- **EXERCISE DETAILS**
Write the data out again exactly, with no pictures.

- **Records from a dataset**
--- START ---

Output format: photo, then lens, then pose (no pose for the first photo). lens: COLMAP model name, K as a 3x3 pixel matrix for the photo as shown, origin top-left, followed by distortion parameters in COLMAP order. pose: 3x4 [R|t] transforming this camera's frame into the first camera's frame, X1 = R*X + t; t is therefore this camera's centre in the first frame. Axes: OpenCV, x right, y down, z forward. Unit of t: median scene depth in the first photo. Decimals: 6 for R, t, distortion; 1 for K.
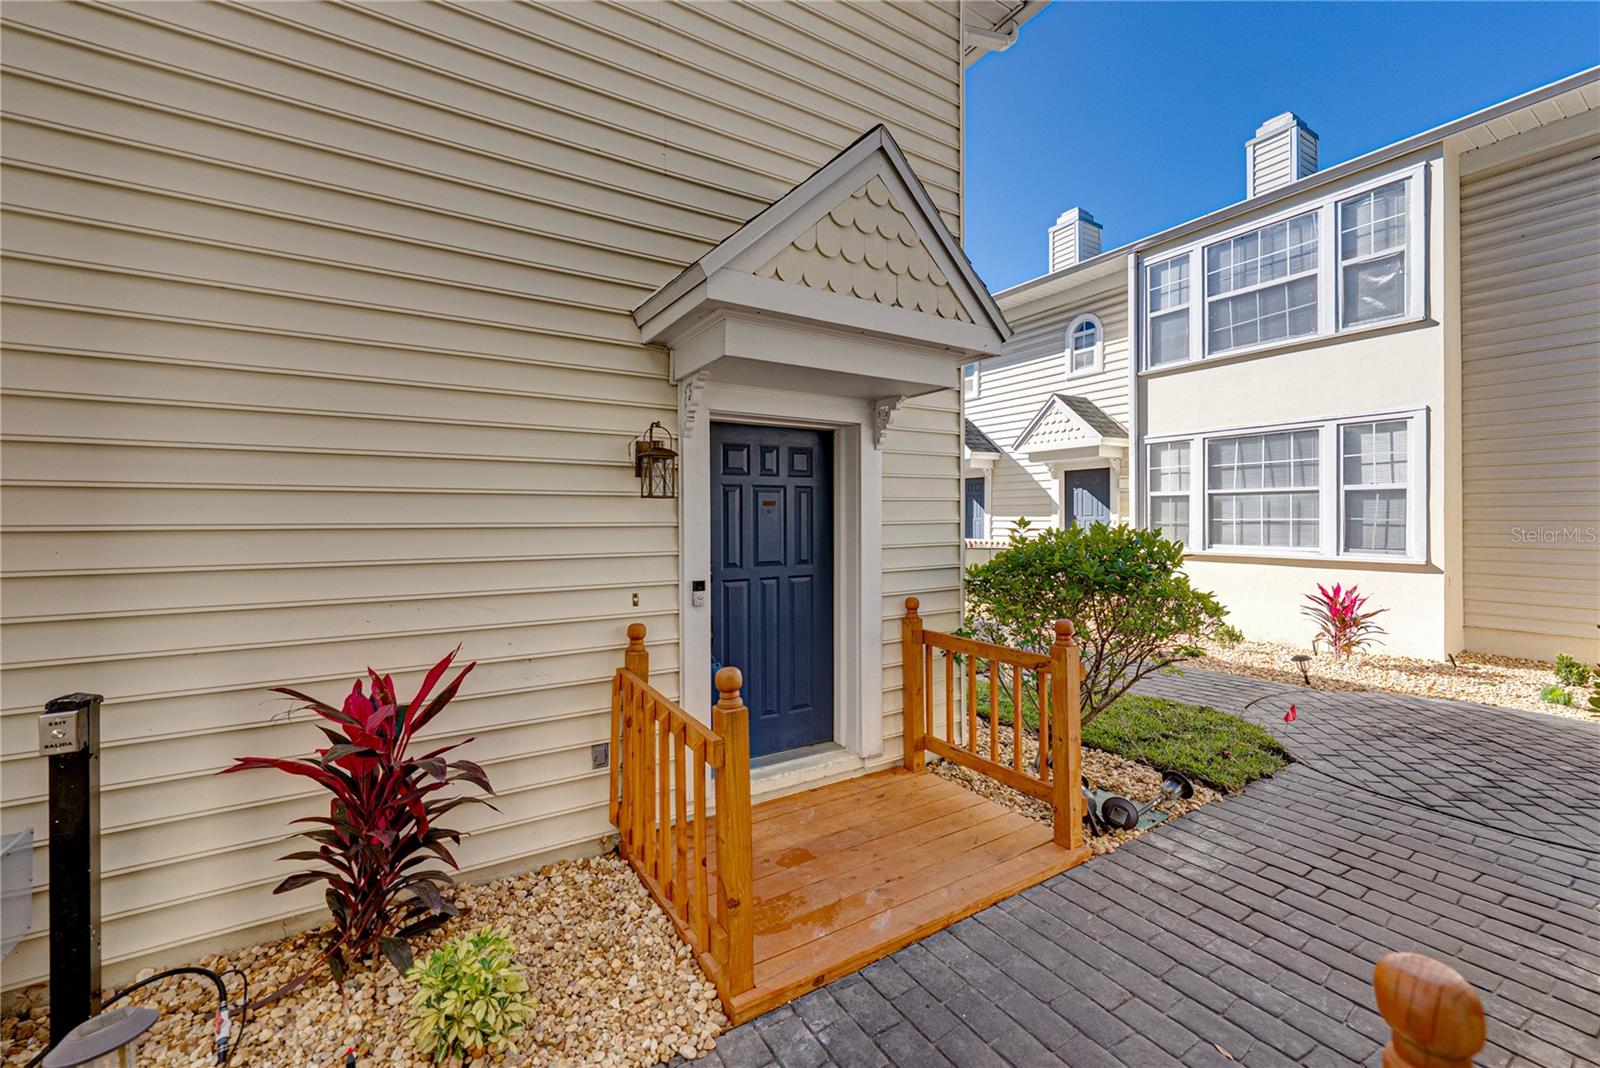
lens RADIAL K [[633.6, 0, 751.1], [0, 633.6, 521.0], [0, 0, 1]] dist [0.001402, -0.000001]
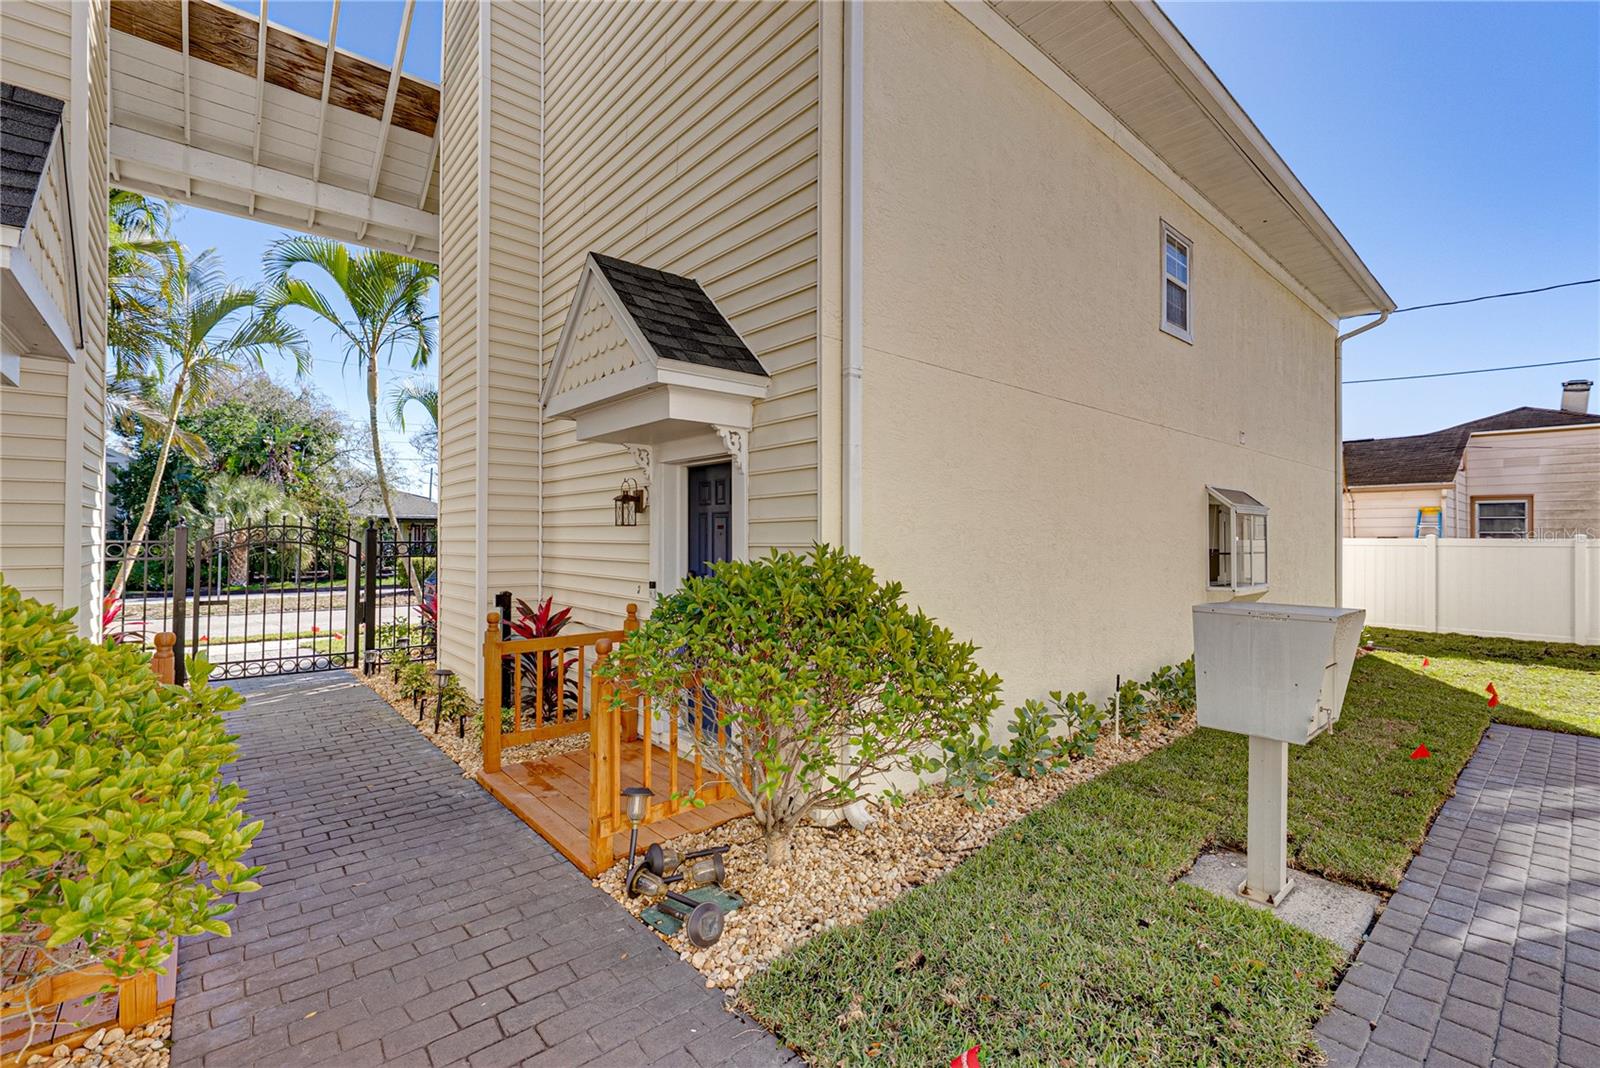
lens RADIAL K [[685.9, 0, 809.2], [0, 685.9, 531.5], [0, 0, 1]] dist [0.000223, -0.000345]
pose [[0.208247, -0.001155, -0.978076, 1.630196], [-0.006914, 0.999973, -0.002653, -0.020326], [0.978052, 0.007315, 0.208233, 1.073509]]
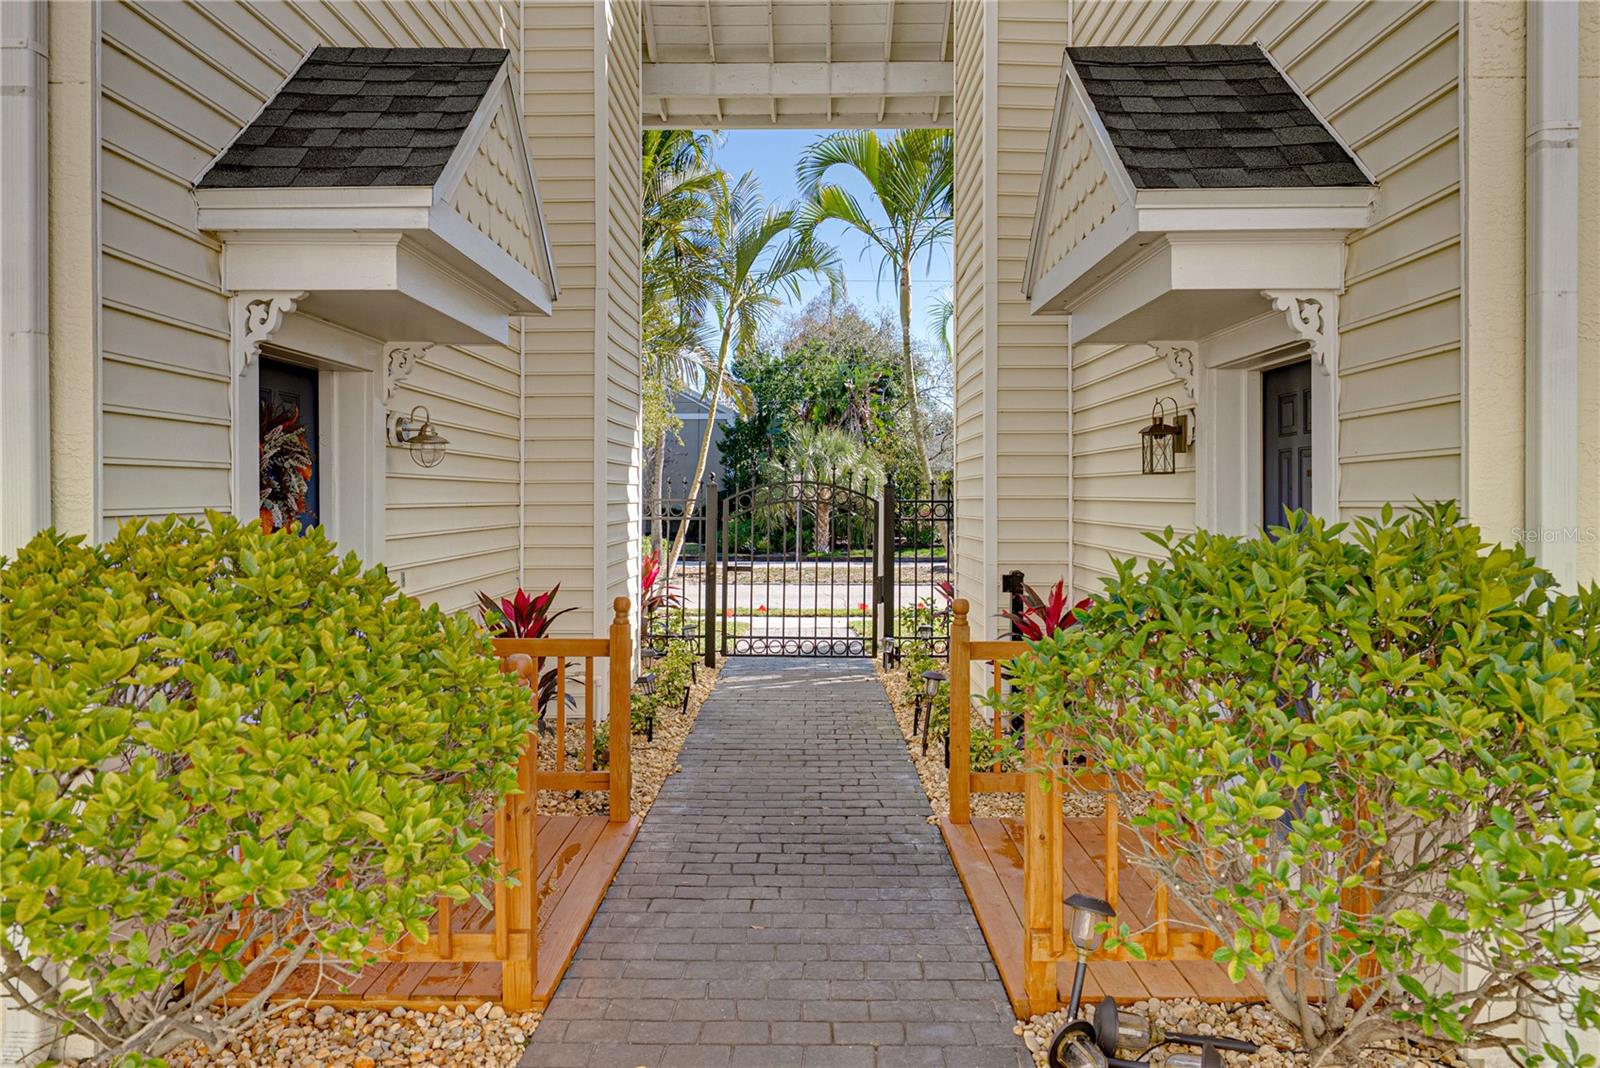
lens RADIAL K [[1016.2, 0, 799.9], [0, 1016.2, 498.8], [0, 0, 1]] dist [0.000447, 0.004951]
pose [[-0.491503, 0.009833, -0.870820, 1.508134], [0.000923, 0.999942, 0.010770, -0.014693], [0.870875, 0.004490, -0.491483, 1.277069]]
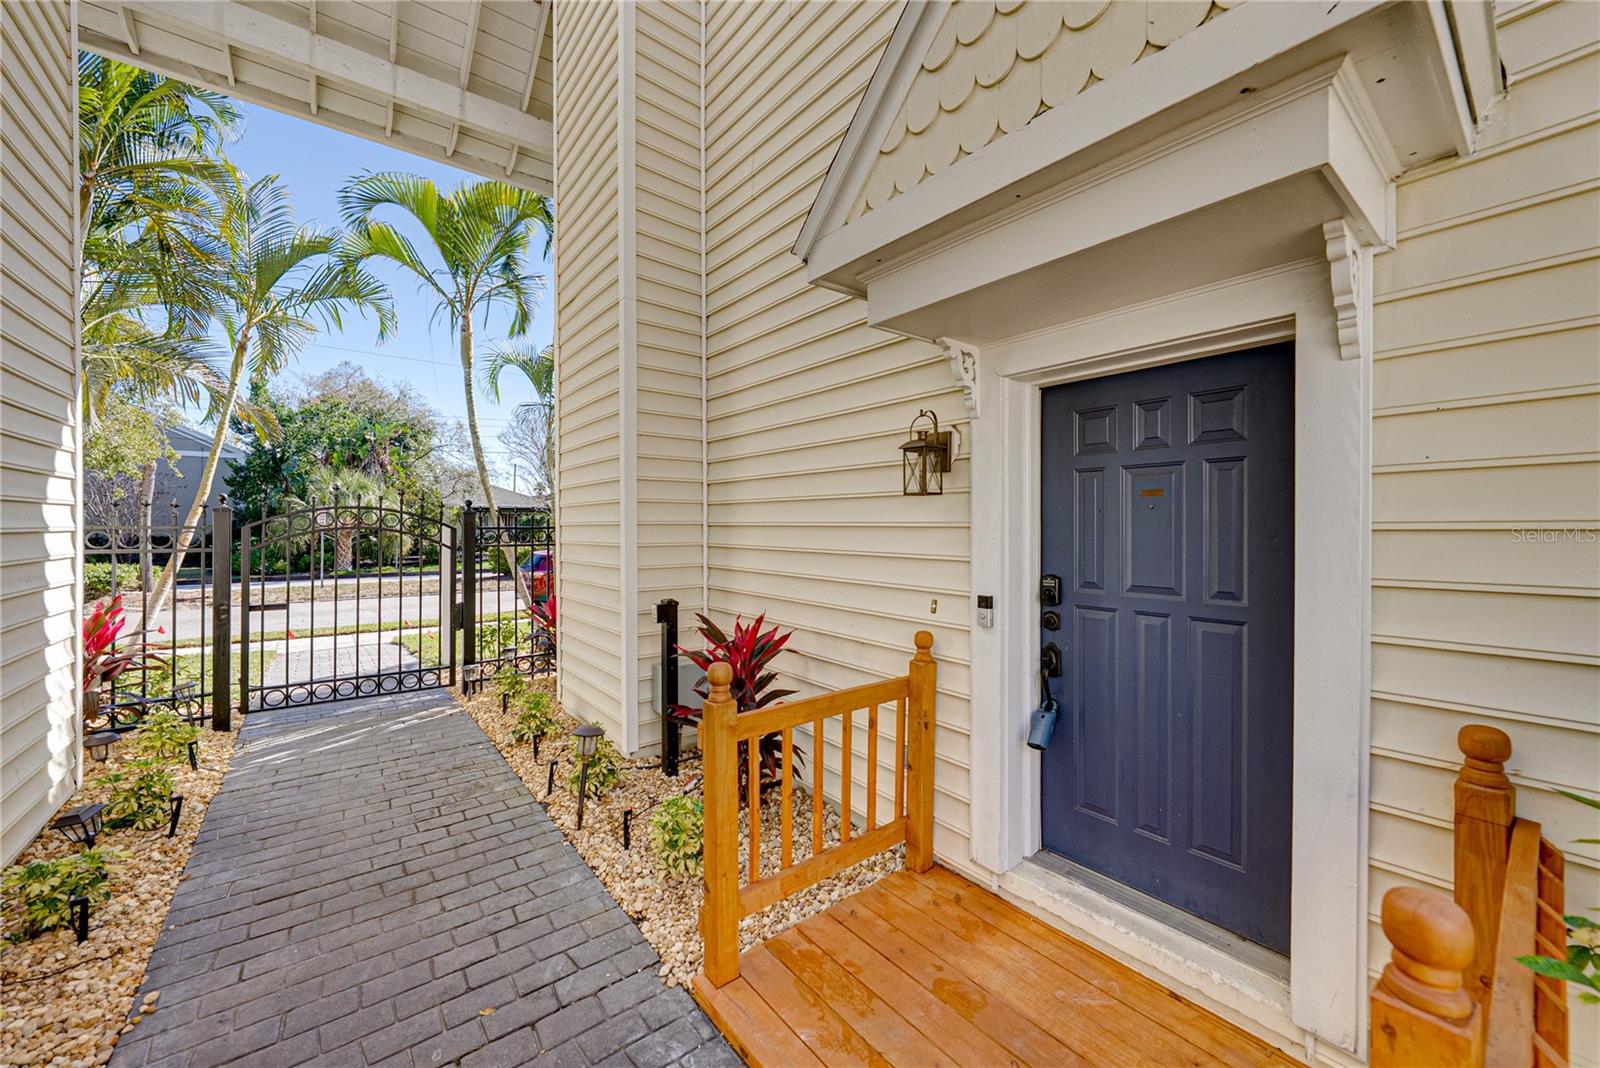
lens RADIAL K [[624.0, 0, 837.8], [0, 624.0, 530.5], [0, 0, 1]] dist [-0.002323, 0.000966]
pose [[0.181344, 0.016071, -0.983288, 0.679592], [-0.004050, 0.999870, 0.015595, 0.001144], [0.983411, 0.001154, 0.181385, 0.698975]]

--- END ---

- **ANSWER FOR THE TASK**
Output format: photo, then lens, then pose (no pose for the first photo). lens: COLMAP model name, K as a 3x3 pixel matrix for the photo as shown, origin top-left, followed by distortion parameters in COLMAP order. pose: 3x4 [R|t] transforming this camera's frame into the first camera's frame, X1 = R*X + t; t is therefore this camera's centre in the first frame. Axes: OpenCV, x right, y down, z forward. Unit of t: median scene depth in the first photo. Decimals: 6 for R, t, distortion; 1 for K.
lens RADIAL K [[633.6, 0, 751.1], [0, 633.6, 521.0], [0, 0, 1]] dist [0.001402, -0.000001]
lens RADIAL K [[685.9, 0, 809.2], [0, 685.9, 531.5], [0, 0, 1]] dist [0.000223, -0.000345]
pose [[0.208247, -0.001155, -0.978076, 1.630196], [-0.006914, 0.999973, -0.002653, -0.020326], [0.978052, 0.007315, 0.208233, 1.073509]]
lens RADIAL K [[1016.2, 0, 799.9], [0, 1016.2, 498.8], [0, 0, 1]] dist [0.000447, 0.004951]
pose [[-0.491503, 0.009833, -0.870820, 1.508134], [0.000923, 0.999942, 0.010770, -0.014693], [0.870875, 0.004490, -0.491483, 1.277069]]
lens RADIAL K [[624.0, 0, 837.8], [0, 624.0, 530.5], [0, 0, 1]] dist [-0.002323, 0.000966]
pose [[0.181344, 0.016071, -0.983288, 0.679592], [-0.004050, 0.999870, 0.015595, 0.001144], [0.983411, 0.001154, 0.181385, 0.698975]]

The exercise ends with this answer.